Theory vs reality

A company in Culham – First Light Fusion – has just shown that it is possible to create nuclear fusion through an entirely different method. The conventional method, currently being trialled down the road in Culham by the Joint European Torus (JET), recently broke the world record for fusion. But even it is a long a way from making a viable power plant. First Light Fusion only managed to create 50 neutrons through its new method.

Dr Nick Hawker, the founder of the company, said:

“We’re not daft. We know that 50 neutrons is not very much.” The point is though, he said, it matches their calculations and validates the approach. “The important thing is that the measured amount of fusion agrees very closely to the predicted amount from a simulation,” he said. Now Hawker said they are looking to speed up the projectile. With more pressure, yield should increase greatly.

‘Light at the end of the tunnel in nuclear fusion’, The Times, 5 April 2022

The Times report:

Dr Richard Kembleton, from Eurofusion, the European consortium of fusion researchers, said that what is key now is to see how those experiments progress.

“This is good news for First Light, as it proves their approach can produce implosions as their models predict,” he said. “It’s scaling this up to the complex and precise geometries they show in their simulations, which is the really tricky bit.”

Shocking absolutely no one here, I don’t mind admitting I know nothing about nuclear fusion. Relatives of mine are working in the field – at one of the aforementioned establishments – but it is all a mystery to me. In the broadest and most general way, I just about understand what they’re trying to do and why. And ‘just about’ is doing a lot of heavy-lifting in that sentence. So, I’m not really here to talk about nuclear fusion because… well, for much the same reason that you don’t invite physicists and engineers to come and deliver talks on philosophy, theology or history.

My interest in this story is to do with proving theory and making things work in reality. The company have managed to prove the theory that firing a projectile at a pellet of fuel can create fusion. They are hoping that scaling up the speed of the projectile and the size of the fuel will create bigger amounts of energy. The theoretical advantage this method has is, as the owner of the company suggests, ‘If we can get the core physics to work, which I think we can, it potentially has a much faster trajectory to a power plant. The engineering is much simpler. The physics is simpler.’ But therein lies the trouble. They have managed to prove the theory. They have created fusion on a tiny scale. The big question is whether it can be scaled up and if this new proven theory will actually work in practice at the larger scales required.

I think this is interesting because it is an issue we frequently see in the church. Many of us have our grand theories about the way things should be. The church, we think, ought to operate in particular ways. Certain programmes should exist. We have certain methods and ideas that we think should be implemented. Essentially, we think we have a clear view on the theory. What we often aren’t so clear about is whether our theory – even if it has been tested and applied on a small scale – will work in practice at the scale required to make it helpful or in different contexts where the theory can’t be made a reality.

It always interests me the number of people who assume the church must be just the way I like it, in every respect, simply because I am the pastor. Few seem to recognise that things may not be how I would ideally have them because the realities of life where we are make what might seem optimal unattainable.
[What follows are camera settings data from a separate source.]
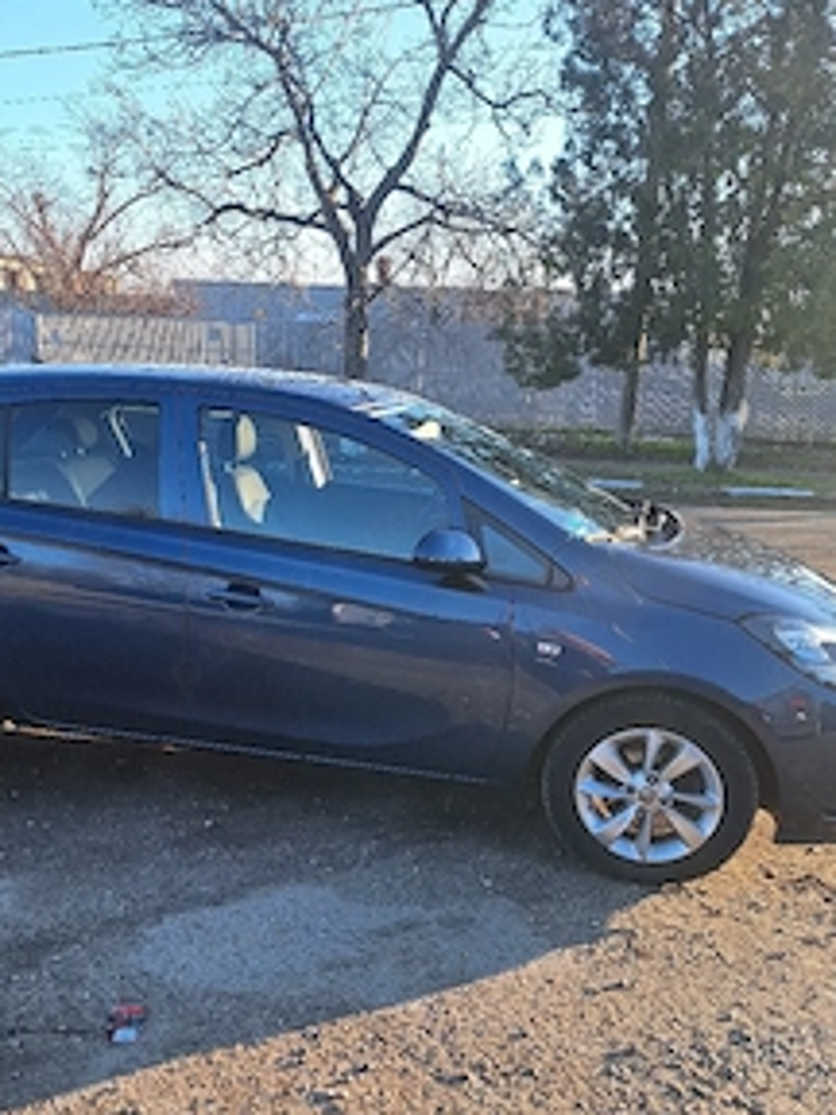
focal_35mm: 32
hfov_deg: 44.1
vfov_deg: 56.6
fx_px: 1030
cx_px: 368
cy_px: 643
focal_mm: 5.54
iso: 40
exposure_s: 1/714
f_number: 1.8
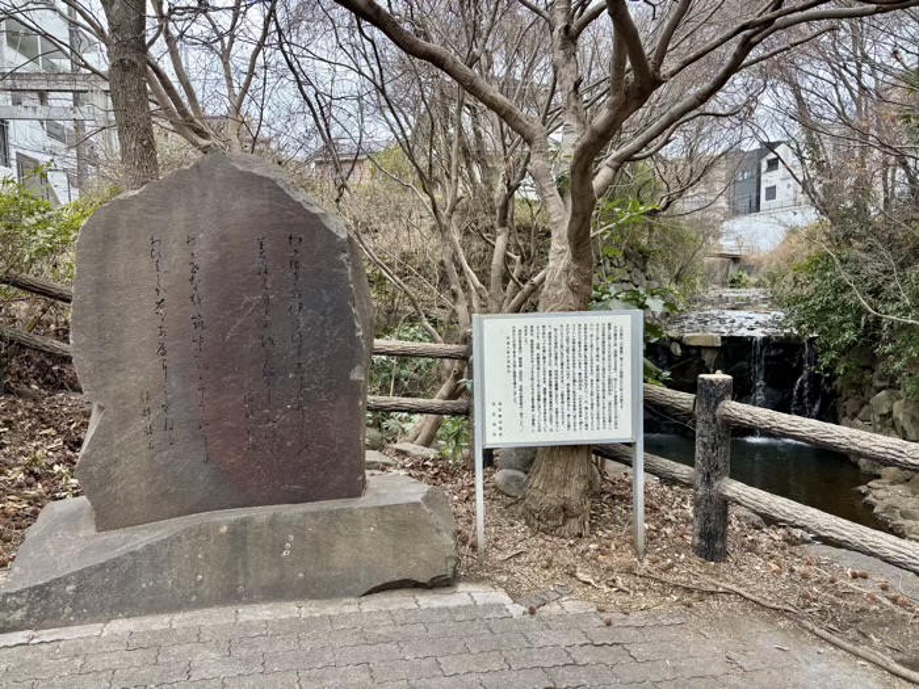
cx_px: 460
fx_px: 690
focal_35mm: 26
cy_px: 344
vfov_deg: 53.1
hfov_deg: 67.3
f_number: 1.6
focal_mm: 5.96
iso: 40
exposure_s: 1/121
There are the realities of different people with different views on things that, whilst not how I would do them, are not things to pick fights about. There are the realities of things that would be lovely – like A-grade music – but not possible because of the lack of willing and suitably talented musicians to achieve it. There are the things that I would do in theory, but that aren’t viable in practice. Either because we can’t scale them or we don’t have the appropriate people or resources to achieve them. Then there are all the context specific things. Things that you might do in one place but, whilst they work really well there, won’t work very well in any other.

None of that, of course, is to complain that the church isn’t exactly how I would have it. In another sense, it is exactly as I would have it inasmuch as it is what it is and I am perfectly content with the church the Lord has given me to shepherd. And I really love our people and would hate to impose on them my way of doing things – particularly if they are not specifically biblical things, just preferential things I think are best – and ride roughshod over what many of them would prefer in the process. It is just to say, sometimes what I would design from scratch given a blank sheet of paper and unlimited resources is not often what is possible or realistic. The theory might be sound, but the reality impracticable or whatever.

This is the nature of churches. We may have big ideas or grand theories about the way things should be, but ultimately we have to deal in realities. Some things may not be possible in a small church context. Some things will be much harder to implement in multicultural settings. Some things will necessarily be sacrificed (like quality some of the time) if you are serious about training people. Sometimes our ambitions, ideas and plans might be great in theory, but they are not workable in reality. And just as that is true for church leaders – and we have to come to terms with it – church members do well to realise it too.